Your code snippet reworked to add one data item at a time:
for (var i = 0; i < data.length; i++)
{
story.insertionPoints[-1].pointSize = 20;
story.insertionPoints[-1].contents = data[i].heading + "\r"; // Use a newline to split the paragraph
story.insertionPoints[-1].pointSize = 10;
for (var j = 0; j < data[i].content.length; j++)
{
story.insertionPoints[-1].contents = data[i].content[j] + "\r"; // Use a newline to split the paragraph
}
}
One thing to note is that you cannot temporarily override the pointSize here. If you set it to your larger size, you must also set it back to the original size again (the '10' in my snippet).
Can I convince you to look in to using paragraph styles?
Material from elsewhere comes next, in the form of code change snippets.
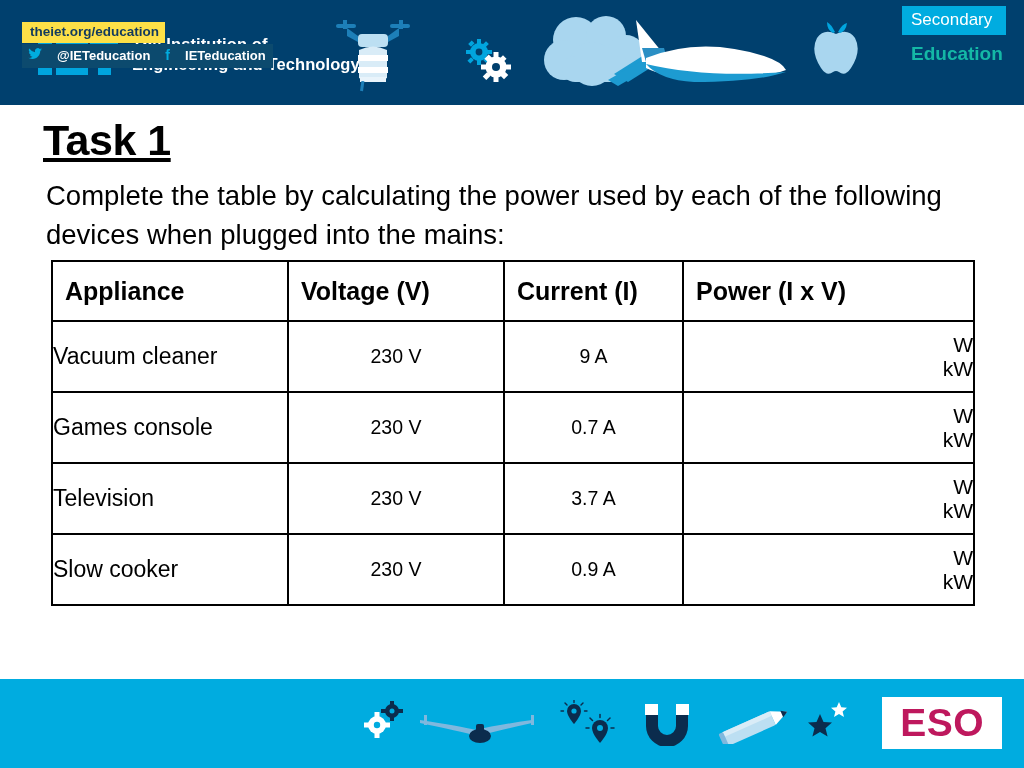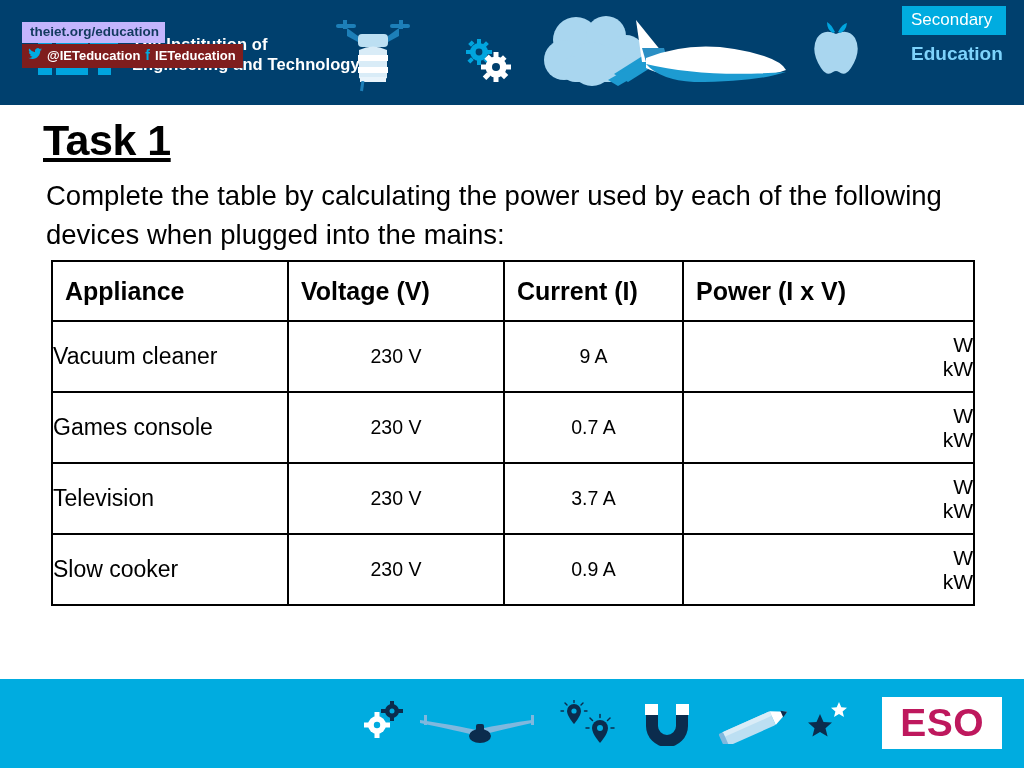"theiet.org/education" .foot-url { background: #c4b5fd -> #fde047 }
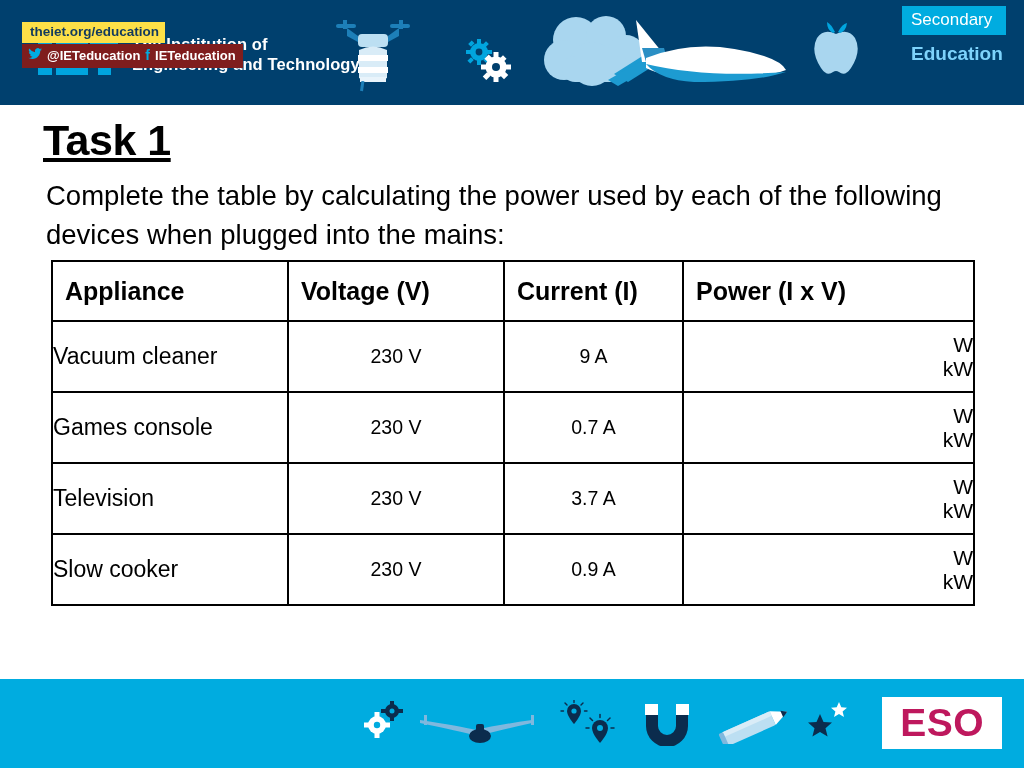"@IETeducation" .foot-social { background: #7f1d1d -> #0c4a6e; gap: 5px -> 15px }
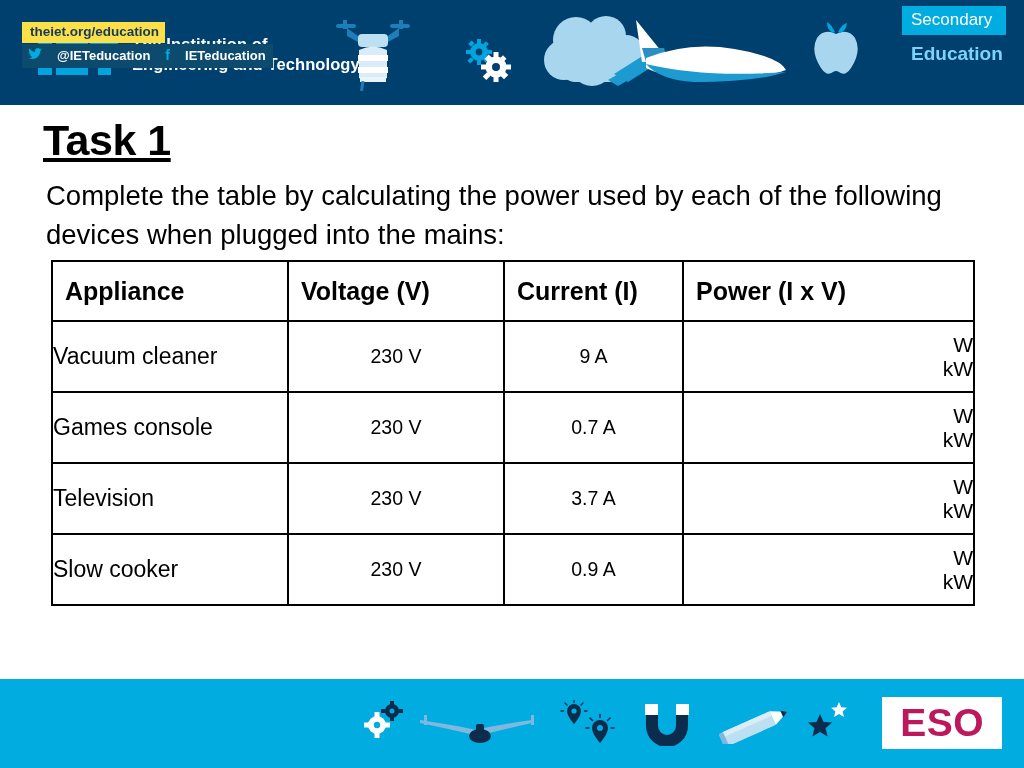"Education" .badge-education { color: #7dd3fc -> #14b8a6 }
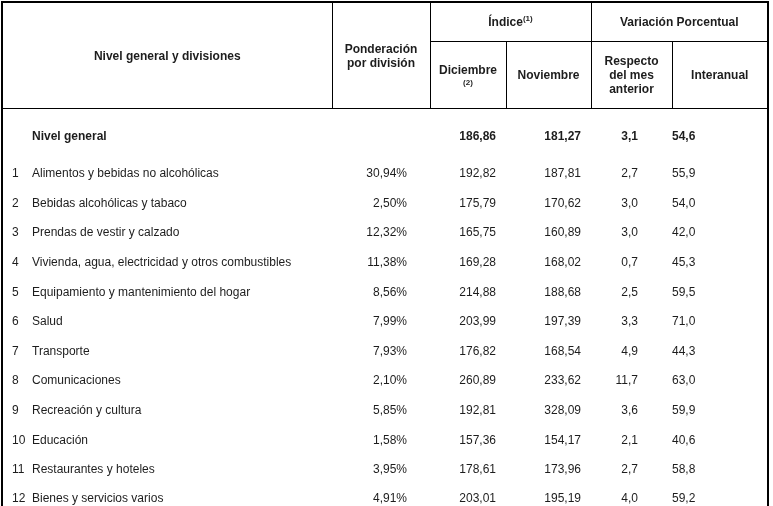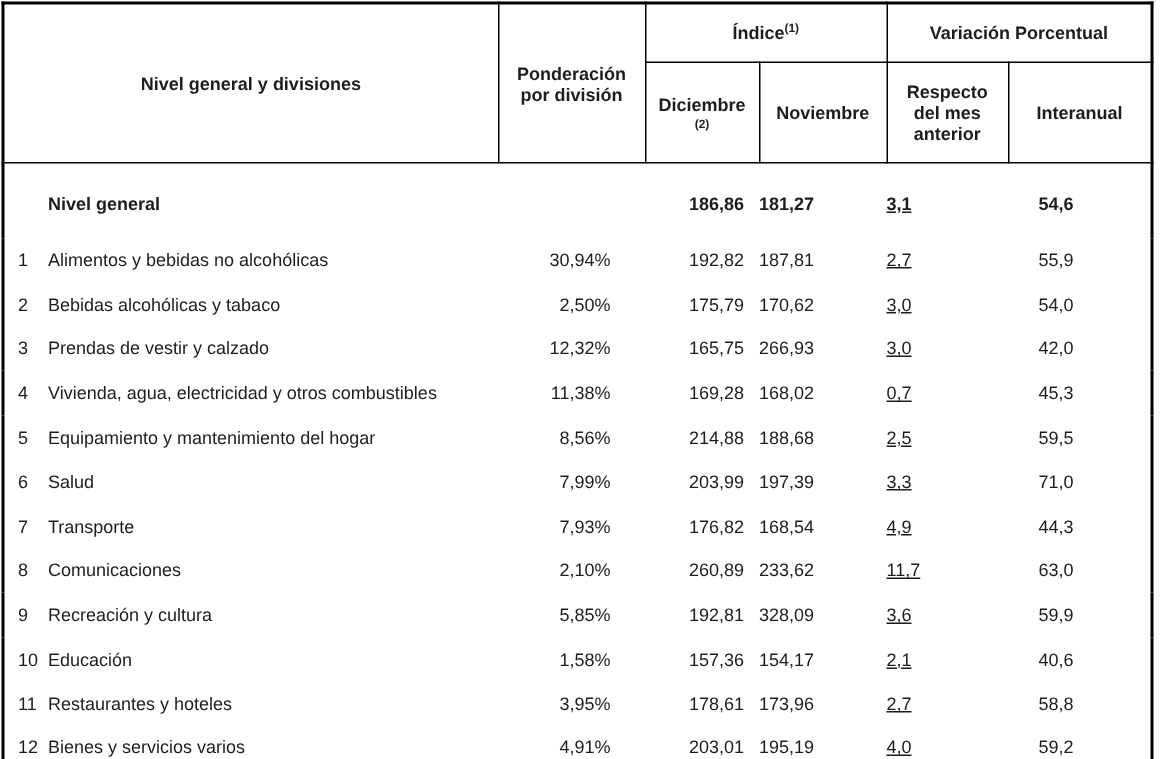"181,27" td.c-nov { text-align: left -> right }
With paragraph styles, you'd have something like
hdrStyle = app.activeDocument.paragraphStyles.item("Header");
textStyle = app.activeDocument.paragraphStyles.item("Text");
for (var i = 0; i < data.length; i++)
{
story.insertionPoints[-1].contents = data[i].heading + "\r"; // Use a newline to split the paragraph
story.insertionPoints[-2].appliedParagraphStyle = hdrStyle;
for (var j = 0; j < data[i].content.length; j++)
{
story.insertionPoints[-1].contents = data[i].content[j] + "\r"; // Use a newline to split the paragraph
story.insertionPoints[-2].appliedParagraphStyle = textStyle;
}
}
Note that it's worth here to invert inserting contents and applying formatting. This is so any previous 'temporary' formatting gets cleared; applying a paragraph style this way overrides any and all local overrides. As you have to apply the style to the previous paragraph (the one before the hard return you just inserted), you would use insertionPoints[-2] here.
The advantages of using styles over local formatting are countless. You can apply all formatting you want with a single command, safely remove all local overridden formatting, and change any part of the formatting globally if you are not satisfied with it, rather than having to re-run your script with slightly different settings.